### WHAT IS REQUIRED
From the entries below, copy exactly the lines from the one that contains "- 30. If there" through the one that contains "- 31. Whether", both included, and only those.

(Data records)
******************************

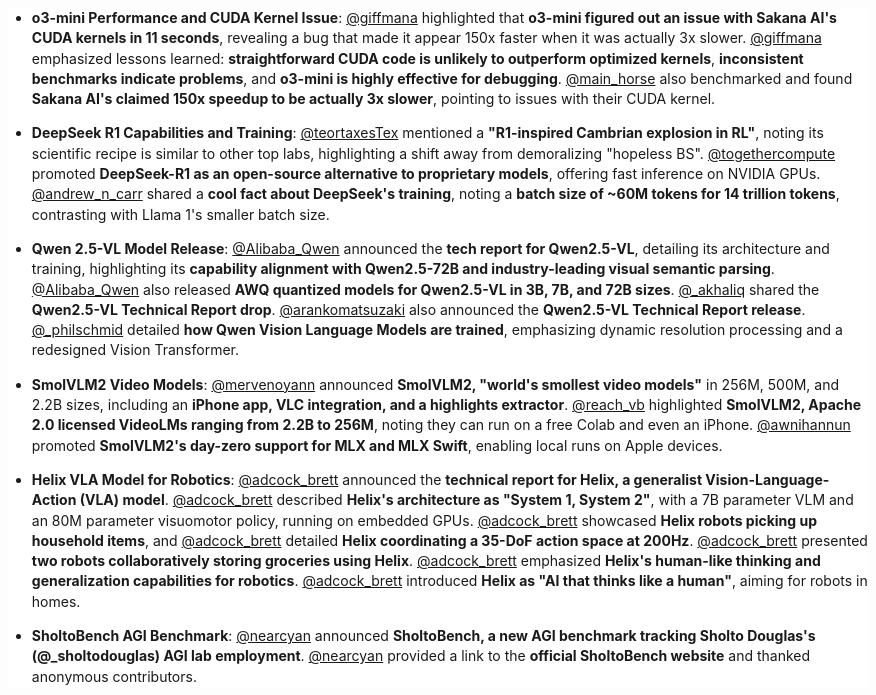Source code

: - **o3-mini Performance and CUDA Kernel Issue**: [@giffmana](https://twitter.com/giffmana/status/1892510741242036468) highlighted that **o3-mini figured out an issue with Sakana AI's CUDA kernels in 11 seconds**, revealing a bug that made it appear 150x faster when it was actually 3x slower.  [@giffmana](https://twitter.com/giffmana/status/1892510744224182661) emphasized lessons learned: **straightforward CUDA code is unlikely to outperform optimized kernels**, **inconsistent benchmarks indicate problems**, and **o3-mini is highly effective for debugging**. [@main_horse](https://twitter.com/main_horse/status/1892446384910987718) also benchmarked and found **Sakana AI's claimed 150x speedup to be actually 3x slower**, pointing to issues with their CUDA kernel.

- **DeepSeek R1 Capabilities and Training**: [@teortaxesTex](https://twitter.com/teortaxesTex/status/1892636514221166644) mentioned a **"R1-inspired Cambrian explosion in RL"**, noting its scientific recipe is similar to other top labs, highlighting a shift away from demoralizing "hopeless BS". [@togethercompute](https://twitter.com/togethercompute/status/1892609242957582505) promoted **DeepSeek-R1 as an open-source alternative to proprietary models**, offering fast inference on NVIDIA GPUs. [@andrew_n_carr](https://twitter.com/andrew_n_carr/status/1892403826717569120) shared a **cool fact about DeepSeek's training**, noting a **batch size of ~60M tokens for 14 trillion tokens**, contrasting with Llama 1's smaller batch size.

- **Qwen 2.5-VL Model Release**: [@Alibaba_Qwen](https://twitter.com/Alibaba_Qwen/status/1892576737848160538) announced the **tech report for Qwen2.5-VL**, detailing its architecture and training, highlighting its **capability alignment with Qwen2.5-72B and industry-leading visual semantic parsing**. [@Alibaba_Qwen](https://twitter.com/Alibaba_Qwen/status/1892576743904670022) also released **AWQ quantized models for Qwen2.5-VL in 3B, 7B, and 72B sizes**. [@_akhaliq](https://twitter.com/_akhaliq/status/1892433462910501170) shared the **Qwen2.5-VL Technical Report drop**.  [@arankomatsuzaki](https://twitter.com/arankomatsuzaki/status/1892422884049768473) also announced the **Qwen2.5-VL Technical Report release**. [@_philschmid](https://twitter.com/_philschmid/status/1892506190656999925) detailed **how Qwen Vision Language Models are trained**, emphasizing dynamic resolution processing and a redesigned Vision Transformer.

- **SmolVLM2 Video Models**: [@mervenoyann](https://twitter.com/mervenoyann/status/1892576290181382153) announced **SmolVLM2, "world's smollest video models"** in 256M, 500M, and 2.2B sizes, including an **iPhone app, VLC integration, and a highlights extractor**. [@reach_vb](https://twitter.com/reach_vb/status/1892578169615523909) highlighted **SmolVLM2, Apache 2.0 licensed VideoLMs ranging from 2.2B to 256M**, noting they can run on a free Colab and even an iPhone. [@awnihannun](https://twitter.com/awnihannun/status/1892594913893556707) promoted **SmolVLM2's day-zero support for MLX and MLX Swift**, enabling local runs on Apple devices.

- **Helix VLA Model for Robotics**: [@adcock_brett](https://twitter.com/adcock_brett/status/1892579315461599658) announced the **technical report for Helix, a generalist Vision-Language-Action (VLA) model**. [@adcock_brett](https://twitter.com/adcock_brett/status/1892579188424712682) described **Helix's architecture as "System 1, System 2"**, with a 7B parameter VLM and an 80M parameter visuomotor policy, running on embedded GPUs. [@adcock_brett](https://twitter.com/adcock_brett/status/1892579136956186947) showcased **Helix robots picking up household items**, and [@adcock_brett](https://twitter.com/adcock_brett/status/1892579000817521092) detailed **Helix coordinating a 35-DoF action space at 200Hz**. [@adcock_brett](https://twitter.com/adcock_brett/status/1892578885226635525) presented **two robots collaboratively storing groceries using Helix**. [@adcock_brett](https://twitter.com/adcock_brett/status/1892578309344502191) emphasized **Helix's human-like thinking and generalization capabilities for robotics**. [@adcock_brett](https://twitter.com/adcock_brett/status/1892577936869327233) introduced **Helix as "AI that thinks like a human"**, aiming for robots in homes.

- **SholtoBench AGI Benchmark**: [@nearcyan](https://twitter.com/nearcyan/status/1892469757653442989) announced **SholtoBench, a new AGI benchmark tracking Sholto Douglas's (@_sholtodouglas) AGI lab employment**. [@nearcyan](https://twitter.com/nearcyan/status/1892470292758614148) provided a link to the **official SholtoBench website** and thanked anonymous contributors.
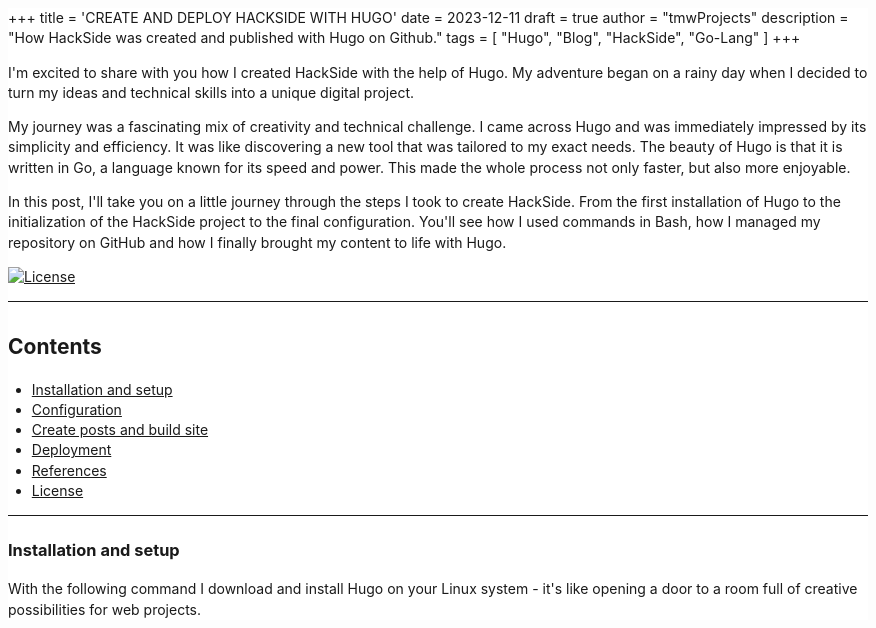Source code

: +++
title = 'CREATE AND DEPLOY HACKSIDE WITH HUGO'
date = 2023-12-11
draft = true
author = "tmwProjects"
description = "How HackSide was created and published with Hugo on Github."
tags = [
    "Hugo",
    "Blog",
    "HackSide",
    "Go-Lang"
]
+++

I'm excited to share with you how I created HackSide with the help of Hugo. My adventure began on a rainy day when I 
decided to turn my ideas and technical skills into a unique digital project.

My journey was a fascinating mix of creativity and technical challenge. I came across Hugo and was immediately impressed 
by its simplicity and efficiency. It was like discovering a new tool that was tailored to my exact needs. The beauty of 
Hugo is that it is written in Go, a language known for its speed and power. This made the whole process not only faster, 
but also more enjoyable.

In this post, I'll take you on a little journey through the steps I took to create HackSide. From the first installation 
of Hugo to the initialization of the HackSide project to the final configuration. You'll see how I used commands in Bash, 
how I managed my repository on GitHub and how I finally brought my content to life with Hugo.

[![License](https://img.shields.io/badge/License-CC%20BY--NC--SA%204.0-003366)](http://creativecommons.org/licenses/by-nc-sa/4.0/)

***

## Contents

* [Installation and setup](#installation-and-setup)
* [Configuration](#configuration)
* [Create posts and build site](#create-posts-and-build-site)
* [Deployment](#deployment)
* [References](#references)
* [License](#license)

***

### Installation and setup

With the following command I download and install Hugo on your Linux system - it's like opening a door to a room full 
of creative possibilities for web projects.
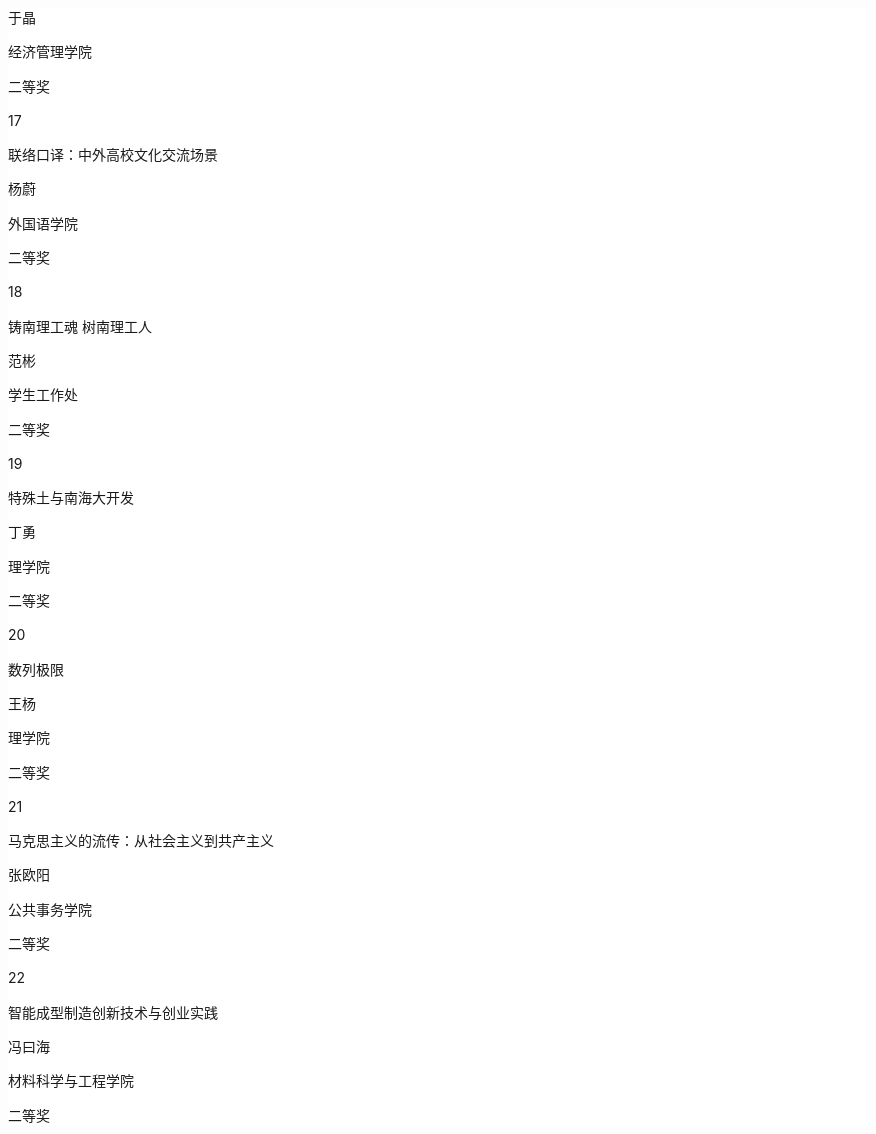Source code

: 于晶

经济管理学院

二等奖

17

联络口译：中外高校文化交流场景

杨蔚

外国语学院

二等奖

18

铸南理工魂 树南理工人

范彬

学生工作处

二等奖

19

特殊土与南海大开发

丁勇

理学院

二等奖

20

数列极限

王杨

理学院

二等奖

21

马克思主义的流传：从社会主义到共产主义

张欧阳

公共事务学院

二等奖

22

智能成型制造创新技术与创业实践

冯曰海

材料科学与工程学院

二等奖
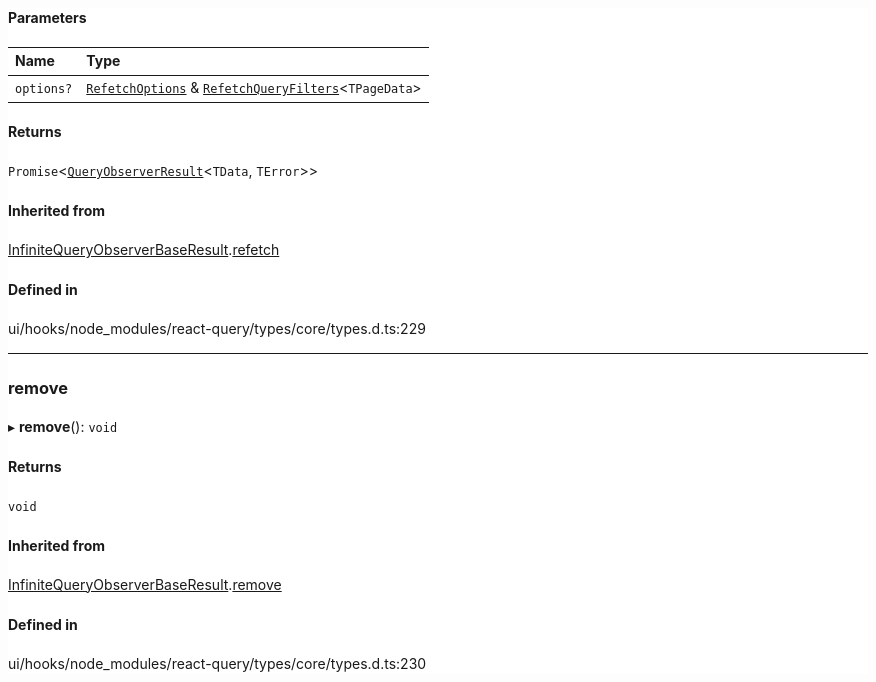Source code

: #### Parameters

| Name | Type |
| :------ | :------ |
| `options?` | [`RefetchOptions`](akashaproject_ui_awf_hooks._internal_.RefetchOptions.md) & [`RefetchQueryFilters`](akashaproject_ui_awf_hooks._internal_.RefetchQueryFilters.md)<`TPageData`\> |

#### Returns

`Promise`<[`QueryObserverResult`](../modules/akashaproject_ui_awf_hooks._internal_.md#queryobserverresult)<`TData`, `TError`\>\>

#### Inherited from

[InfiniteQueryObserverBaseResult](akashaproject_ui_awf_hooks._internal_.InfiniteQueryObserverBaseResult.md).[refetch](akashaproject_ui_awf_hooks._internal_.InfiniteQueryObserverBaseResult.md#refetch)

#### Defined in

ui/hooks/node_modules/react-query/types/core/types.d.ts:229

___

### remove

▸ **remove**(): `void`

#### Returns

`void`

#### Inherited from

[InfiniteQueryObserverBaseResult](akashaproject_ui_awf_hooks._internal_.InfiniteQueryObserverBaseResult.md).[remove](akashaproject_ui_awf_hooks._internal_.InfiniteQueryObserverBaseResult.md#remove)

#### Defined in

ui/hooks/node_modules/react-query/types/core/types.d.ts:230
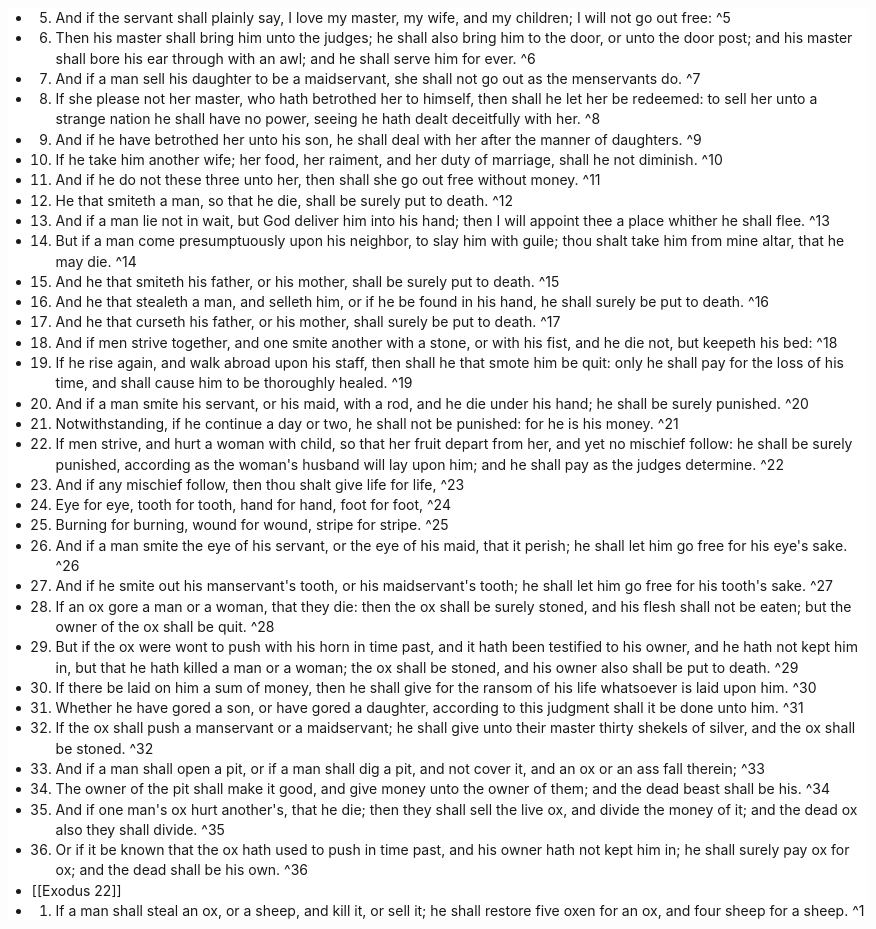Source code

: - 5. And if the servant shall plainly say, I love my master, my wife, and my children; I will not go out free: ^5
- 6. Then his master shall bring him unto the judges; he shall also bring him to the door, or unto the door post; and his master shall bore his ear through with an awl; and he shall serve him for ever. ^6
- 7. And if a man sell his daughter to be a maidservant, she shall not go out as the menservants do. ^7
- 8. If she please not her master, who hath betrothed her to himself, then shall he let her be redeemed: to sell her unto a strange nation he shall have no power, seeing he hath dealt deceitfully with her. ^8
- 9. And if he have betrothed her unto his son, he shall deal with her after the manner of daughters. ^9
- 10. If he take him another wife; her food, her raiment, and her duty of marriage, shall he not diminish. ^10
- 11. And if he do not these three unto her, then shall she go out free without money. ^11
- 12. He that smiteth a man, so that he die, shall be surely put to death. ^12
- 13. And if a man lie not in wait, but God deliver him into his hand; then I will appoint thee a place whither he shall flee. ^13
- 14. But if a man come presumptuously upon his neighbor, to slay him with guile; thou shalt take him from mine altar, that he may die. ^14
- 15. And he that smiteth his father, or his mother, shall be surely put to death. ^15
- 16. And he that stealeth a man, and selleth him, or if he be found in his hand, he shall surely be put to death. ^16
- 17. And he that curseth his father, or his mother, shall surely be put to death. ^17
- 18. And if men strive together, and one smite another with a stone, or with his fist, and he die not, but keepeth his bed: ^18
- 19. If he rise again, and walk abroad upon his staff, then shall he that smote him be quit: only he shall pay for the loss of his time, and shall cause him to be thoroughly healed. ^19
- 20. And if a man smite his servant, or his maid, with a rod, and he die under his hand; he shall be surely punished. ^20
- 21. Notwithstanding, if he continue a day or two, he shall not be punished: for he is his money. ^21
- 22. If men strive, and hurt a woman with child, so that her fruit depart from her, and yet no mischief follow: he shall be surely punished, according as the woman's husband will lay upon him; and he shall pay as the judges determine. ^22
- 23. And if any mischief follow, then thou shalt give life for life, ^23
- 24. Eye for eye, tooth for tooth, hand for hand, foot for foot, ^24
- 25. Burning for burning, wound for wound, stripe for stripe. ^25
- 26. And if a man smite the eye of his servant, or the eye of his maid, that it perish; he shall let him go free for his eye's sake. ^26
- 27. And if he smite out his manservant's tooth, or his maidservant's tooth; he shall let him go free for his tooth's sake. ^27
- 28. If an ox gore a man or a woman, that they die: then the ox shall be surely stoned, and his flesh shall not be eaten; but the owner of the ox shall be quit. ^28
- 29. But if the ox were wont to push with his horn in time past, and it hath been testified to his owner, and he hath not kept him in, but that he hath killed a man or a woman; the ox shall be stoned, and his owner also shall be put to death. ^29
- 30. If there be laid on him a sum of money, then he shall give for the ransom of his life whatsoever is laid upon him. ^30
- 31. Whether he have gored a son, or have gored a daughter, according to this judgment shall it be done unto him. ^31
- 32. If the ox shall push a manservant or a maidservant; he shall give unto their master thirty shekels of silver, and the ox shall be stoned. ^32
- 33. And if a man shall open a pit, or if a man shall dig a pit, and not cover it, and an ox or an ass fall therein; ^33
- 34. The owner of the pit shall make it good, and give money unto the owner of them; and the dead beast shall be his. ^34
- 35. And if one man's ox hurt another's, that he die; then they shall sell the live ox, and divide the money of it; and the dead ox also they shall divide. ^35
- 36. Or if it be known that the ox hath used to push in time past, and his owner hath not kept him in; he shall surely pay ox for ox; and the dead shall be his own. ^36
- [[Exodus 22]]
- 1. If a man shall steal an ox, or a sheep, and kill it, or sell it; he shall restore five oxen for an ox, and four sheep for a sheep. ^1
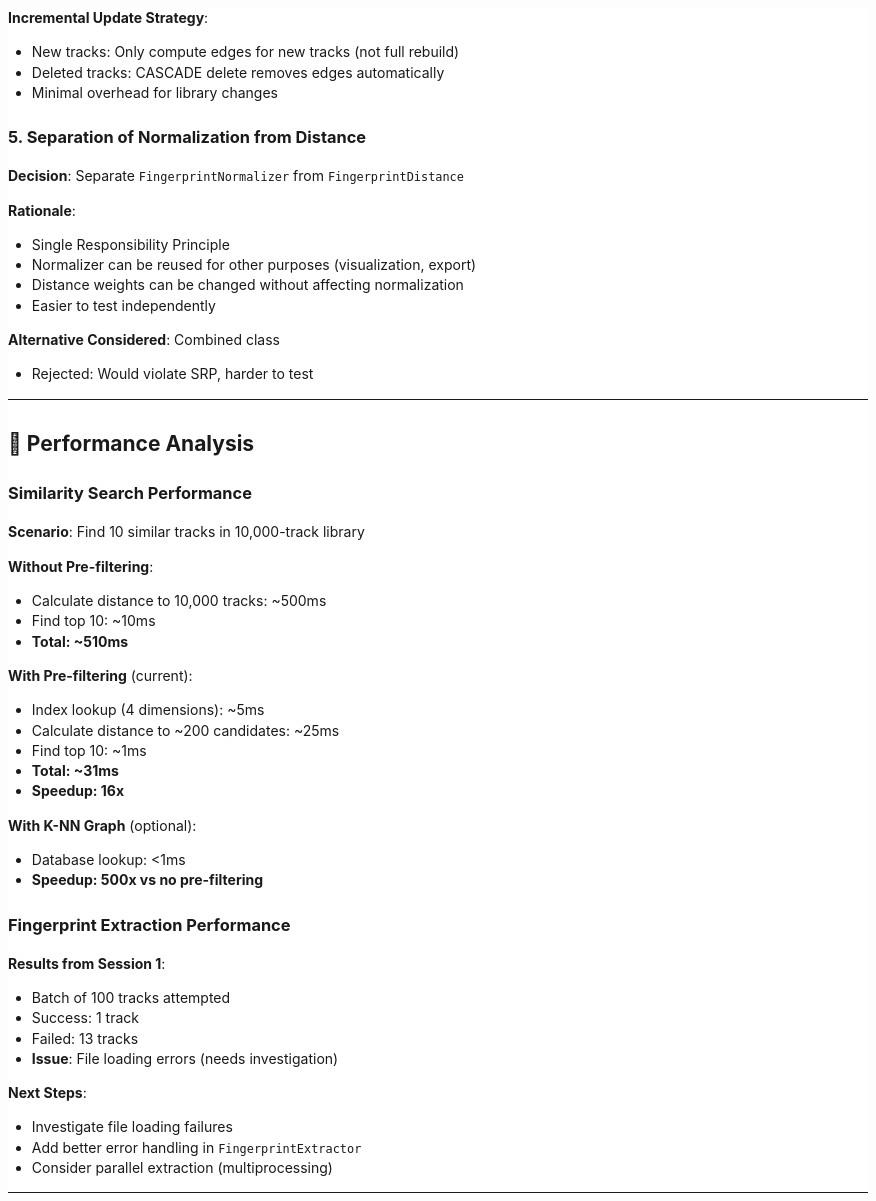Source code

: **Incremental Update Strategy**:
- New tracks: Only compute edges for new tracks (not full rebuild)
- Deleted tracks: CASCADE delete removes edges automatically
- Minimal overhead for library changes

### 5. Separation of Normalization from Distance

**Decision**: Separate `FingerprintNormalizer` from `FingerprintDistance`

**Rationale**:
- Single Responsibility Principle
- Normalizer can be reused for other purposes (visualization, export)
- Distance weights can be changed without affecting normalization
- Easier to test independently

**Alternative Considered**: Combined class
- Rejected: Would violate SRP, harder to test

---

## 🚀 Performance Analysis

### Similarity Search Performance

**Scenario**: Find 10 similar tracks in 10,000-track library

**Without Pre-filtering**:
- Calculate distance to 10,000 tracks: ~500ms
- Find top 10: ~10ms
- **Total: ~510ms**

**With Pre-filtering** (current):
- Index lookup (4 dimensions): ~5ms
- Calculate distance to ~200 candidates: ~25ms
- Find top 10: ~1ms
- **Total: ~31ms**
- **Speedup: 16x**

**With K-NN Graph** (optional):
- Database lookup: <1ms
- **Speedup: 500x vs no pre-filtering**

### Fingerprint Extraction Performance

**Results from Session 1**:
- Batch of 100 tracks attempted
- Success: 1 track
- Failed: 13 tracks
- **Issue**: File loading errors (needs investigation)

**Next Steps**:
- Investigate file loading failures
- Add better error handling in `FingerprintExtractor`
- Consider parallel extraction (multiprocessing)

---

******************************

### WRITTEN SOLUTION
- 30. If there be laid on him a sum of money, then he shall give for the ransom of his life whatsoever is laid upon him. ^30
- 31. Whether he have gored a son, or have gored a daughter, according to this judgment shall it be done unto him. ^31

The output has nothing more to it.